WRITTEN REQUEST:
Copy out the lines below, from the line with "collectors: A. H. Curtiss" up to and including the line with "collection date: 1902-06-01".
— BEGIN DATA FOR THIS EXERCISE —
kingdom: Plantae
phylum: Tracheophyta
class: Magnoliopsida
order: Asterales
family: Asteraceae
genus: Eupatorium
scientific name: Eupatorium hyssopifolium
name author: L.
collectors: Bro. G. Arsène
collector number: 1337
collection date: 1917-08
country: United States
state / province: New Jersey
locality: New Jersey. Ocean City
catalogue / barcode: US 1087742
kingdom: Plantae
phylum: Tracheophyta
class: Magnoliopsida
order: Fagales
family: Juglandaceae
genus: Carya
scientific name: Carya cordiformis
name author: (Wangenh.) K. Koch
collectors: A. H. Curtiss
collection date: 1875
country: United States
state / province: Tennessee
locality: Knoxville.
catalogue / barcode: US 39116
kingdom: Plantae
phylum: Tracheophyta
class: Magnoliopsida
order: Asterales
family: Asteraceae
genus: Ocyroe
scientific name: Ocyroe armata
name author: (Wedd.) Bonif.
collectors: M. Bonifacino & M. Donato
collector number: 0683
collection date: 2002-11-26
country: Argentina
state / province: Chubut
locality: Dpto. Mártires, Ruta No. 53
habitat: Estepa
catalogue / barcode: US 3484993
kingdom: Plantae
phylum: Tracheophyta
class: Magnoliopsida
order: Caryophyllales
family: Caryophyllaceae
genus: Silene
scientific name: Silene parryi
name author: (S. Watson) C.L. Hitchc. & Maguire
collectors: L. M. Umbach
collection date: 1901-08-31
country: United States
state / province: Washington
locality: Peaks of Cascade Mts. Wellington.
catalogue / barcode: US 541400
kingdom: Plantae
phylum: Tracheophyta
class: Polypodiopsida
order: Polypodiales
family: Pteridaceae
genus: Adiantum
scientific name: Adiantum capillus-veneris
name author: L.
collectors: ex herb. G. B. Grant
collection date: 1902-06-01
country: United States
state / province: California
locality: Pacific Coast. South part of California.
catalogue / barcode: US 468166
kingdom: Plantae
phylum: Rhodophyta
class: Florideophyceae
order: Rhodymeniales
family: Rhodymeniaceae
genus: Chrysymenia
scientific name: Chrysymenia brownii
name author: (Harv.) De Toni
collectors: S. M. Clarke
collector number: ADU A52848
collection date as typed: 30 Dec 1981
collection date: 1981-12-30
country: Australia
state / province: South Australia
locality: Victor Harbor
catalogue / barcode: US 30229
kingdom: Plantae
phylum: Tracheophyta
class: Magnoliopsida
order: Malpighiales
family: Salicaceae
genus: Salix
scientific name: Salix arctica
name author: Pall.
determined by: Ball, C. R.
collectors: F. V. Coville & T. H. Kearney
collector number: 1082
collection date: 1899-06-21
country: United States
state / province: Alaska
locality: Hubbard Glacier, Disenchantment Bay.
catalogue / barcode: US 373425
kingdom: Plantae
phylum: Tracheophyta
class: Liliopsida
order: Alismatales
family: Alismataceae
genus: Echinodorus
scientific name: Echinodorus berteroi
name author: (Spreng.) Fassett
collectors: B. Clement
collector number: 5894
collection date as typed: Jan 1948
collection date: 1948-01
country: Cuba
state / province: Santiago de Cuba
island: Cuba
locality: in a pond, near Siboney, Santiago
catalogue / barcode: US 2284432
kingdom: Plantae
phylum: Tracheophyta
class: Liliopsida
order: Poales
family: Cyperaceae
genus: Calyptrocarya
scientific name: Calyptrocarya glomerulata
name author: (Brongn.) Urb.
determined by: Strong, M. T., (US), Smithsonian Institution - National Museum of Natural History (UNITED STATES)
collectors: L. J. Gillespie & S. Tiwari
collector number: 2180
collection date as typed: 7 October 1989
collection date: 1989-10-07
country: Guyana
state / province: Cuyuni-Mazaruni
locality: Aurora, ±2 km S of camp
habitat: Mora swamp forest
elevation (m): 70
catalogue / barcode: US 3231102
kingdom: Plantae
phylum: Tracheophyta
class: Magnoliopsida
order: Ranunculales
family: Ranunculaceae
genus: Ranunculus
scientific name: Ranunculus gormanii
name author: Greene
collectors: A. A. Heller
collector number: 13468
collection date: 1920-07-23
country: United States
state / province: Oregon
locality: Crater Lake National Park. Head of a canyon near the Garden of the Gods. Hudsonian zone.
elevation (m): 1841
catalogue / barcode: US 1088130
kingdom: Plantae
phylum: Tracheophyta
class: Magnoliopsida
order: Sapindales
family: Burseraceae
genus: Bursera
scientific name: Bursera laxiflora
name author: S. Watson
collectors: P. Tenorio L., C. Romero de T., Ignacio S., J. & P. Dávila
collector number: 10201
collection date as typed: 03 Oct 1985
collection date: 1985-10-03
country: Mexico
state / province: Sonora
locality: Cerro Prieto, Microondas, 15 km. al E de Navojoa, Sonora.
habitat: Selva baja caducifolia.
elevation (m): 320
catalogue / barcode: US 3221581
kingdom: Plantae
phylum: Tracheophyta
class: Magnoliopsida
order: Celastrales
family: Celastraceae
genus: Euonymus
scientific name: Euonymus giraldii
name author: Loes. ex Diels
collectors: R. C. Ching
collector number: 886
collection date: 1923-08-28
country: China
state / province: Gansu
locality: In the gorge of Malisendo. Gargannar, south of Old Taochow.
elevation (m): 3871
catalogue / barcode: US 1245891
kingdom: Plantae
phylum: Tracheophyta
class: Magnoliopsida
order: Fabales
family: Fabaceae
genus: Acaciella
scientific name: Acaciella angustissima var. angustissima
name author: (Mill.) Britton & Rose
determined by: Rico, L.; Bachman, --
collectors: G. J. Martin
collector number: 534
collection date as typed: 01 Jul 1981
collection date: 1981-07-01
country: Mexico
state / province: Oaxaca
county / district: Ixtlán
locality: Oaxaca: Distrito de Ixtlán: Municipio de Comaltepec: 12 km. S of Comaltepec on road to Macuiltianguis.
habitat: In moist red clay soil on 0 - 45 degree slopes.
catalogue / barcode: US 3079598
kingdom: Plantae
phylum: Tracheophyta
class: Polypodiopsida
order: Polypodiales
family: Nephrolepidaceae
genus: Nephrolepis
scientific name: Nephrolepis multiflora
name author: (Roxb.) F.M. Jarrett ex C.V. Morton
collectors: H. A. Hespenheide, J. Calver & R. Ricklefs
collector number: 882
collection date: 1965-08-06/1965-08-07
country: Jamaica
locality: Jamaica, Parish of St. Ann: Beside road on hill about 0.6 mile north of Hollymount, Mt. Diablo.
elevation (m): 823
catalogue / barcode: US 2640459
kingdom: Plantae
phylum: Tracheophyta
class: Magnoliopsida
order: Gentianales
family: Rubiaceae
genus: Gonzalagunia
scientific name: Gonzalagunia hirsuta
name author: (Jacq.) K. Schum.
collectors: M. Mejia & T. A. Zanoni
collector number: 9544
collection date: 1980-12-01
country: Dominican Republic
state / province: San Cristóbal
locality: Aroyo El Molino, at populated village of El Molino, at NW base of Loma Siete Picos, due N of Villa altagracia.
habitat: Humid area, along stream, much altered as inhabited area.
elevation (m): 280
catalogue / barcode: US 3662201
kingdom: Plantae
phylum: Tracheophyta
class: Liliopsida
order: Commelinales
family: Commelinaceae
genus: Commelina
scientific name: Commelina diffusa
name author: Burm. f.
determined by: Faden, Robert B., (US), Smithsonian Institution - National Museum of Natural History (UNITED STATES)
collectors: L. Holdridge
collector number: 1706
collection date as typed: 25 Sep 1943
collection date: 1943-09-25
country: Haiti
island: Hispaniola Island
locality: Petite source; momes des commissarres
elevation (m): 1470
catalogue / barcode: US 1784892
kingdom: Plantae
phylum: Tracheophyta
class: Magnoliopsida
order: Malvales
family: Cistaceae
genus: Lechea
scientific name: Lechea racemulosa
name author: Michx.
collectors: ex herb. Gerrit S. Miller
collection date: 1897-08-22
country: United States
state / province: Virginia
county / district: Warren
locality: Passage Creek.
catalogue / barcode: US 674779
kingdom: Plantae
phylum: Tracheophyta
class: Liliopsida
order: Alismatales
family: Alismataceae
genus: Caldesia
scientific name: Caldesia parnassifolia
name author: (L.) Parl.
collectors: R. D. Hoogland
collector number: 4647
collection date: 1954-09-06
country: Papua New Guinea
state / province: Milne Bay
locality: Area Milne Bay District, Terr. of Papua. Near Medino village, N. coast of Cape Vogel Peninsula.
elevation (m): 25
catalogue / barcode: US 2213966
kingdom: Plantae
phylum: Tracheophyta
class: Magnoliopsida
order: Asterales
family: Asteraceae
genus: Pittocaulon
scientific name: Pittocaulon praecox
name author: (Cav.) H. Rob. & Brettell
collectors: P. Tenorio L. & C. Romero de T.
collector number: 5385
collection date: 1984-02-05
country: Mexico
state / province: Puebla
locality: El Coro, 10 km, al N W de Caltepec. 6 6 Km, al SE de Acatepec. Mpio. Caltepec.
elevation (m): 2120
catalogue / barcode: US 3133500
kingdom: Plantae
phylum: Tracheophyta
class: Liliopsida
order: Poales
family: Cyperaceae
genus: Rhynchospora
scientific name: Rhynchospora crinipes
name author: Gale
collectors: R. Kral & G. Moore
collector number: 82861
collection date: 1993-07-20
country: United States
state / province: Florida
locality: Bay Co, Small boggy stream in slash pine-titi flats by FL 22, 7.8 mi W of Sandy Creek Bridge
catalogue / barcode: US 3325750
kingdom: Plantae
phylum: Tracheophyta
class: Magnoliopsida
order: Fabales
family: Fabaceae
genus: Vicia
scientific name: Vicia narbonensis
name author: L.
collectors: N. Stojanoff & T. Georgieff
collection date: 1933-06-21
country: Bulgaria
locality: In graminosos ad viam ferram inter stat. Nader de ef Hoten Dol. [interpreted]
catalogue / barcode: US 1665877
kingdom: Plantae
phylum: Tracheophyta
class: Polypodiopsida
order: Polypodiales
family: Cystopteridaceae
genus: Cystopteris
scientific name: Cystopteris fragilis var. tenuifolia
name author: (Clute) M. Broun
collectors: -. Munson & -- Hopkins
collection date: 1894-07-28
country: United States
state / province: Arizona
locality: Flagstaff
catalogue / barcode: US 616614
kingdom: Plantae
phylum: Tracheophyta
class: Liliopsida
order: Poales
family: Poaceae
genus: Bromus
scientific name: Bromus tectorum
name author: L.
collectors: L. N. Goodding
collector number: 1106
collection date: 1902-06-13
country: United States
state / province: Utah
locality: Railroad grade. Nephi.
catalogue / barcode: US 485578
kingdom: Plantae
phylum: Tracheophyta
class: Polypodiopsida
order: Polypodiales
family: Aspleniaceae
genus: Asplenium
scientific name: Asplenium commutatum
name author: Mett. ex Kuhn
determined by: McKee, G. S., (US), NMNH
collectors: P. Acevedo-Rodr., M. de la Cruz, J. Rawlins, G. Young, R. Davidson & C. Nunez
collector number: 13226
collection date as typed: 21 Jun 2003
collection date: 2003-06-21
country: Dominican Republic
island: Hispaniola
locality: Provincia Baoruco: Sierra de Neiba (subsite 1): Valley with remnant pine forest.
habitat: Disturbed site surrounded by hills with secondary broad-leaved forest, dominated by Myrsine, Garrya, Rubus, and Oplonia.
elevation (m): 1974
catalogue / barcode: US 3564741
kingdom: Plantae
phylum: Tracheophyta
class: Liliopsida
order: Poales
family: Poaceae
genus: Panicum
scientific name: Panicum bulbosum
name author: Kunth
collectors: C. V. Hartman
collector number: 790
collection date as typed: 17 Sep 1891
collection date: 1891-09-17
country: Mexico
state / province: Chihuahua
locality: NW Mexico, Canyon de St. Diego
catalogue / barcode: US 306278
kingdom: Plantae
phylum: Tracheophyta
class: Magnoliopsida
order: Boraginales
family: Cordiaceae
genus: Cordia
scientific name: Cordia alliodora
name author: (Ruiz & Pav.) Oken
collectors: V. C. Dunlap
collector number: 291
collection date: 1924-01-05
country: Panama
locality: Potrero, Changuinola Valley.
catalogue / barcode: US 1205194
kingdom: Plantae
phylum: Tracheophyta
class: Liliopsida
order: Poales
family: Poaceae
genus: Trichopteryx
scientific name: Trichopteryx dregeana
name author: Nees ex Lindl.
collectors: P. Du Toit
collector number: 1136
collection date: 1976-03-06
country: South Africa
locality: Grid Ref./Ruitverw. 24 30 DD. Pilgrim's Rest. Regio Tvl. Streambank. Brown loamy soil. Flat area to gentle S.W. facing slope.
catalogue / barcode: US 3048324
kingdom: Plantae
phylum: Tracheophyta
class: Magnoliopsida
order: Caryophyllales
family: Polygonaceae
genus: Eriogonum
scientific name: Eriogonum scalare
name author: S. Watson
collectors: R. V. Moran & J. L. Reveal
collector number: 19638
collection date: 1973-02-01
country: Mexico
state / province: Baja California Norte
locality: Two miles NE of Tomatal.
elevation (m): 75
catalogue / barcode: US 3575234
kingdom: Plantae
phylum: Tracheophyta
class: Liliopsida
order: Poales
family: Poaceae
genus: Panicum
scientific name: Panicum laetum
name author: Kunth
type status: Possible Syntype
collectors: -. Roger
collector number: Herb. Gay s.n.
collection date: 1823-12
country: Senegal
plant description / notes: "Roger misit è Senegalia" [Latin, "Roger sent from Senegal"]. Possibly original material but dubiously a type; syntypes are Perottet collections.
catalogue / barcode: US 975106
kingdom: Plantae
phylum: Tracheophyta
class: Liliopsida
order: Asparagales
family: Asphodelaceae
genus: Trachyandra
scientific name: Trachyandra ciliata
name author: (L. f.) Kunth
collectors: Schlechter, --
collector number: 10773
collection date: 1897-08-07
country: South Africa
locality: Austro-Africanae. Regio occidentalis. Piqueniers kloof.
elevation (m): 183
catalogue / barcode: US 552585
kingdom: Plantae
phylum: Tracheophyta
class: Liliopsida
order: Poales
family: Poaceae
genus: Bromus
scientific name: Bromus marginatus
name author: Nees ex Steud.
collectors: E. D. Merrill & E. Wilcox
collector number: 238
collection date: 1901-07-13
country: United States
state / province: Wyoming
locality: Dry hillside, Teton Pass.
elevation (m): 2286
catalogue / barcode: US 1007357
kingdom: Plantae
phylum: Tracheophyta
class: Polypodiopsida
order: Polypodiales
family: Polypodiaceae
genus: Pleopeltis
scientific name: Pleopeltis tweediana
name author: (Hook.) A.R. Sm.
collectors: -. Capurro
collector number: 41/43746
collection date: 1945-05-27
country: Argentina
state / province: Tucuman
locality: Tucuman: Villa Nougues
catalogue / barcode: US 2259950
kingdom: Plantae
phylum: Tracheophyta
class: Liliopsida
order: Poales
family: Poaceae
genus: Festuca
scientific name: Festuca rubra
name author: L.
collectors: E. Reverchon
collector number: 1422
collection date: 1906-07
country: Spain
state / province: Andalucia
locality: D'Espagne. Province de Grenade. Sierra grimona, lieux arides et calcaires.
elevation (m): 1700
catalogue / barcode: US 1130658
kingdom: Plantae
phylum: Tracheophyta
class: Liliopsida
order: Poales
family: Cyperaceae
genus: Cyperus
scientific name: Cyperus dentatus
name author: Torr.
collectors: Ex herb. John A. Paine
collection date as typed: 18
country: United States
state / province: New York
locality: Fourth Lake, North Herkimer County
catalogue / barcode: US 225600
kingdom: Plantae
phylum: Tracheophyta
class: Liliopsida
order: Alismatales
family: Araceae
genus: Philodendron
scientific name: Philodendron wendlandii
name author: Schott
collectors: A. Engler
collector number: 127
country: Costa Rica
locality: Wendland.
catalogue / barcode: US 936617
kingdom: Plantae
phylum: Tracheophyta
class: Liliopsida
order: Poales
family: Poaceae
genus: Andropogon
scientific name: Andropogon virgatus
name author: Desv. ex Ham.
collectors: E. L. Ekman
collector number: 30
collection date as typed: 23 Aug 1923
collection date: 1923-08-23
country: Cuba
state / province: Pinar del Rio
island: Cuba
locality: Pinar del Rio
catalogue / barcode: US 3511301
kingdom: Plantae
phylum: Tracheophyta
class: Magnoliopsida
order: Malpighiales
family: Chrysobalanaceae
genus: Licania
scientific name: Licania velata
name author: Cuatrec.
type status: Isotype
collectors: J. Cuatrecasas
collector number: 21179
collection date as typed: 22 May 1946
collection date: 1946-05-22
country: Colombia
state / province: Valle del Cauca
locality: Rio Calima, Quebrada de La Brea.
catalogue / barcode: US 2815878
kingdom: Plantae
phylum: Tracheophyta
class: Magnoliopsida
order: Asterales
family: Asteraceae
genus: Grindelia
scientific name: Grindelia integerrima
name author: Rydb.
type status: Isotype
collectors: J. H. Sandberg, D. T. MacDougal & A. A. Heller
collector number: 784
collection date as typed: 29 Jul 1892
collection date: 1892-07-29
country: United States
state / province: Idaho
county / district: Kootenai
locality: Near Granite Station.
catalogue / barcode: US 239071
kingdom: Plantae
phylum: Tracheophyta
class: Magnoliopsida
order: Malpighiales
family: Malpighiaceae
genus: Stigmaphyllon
— END DATA FOR THIS EXERCISE —
FULL SOLUTION:
collectors: A. H. Curtiss
collection date: 1875
country: United States
state / province: Tennessee
locality: Knoxville.
catalogue / barcode: US 39116
kingdom: Plantae
phylum: Tracheophyta
class: Magnoliopsida
order: Asterales
family: Asteraceae
genus: Ocyroe
scientific name: Ocyroe armata
name author: (Wedd.) Bonif.
collectors: M. Bonifacino & M. Donato
collector number: 0683
collection date: 2002-11-26
country: Argentina
state / province: Chubut
locality: Dpto. Mártires, Ruta No. 53
habitat: Estepa
catalogue / barcode: US 3484993
kingdom: Plantae
phylum: Tracheophyta
class: Magnoliopsida
order: Caryophyllales
family: Caryophyllaceae
genus: Silene
scientific name: Silene parryi
name author: (S. Watson) C.L. Hitchc. & Maguire
collectors: L. M. Umbach
collection date: 1901-08-31
country: United States
state / province: Washington
locality: Peaks of Cascade Mts. Wellington.
catalogue / barcode: US 541400
kingdom: Plantae
phylum: Tracheophyta
class: Polypodiopsida
order: Polypodiales
family: Pteridaceae
genus: Adiantum
scientific name: Adiantum capillus-veneris
name author: L.
collectors: ex herb. G. B. Grant
collection date: 1902-06-01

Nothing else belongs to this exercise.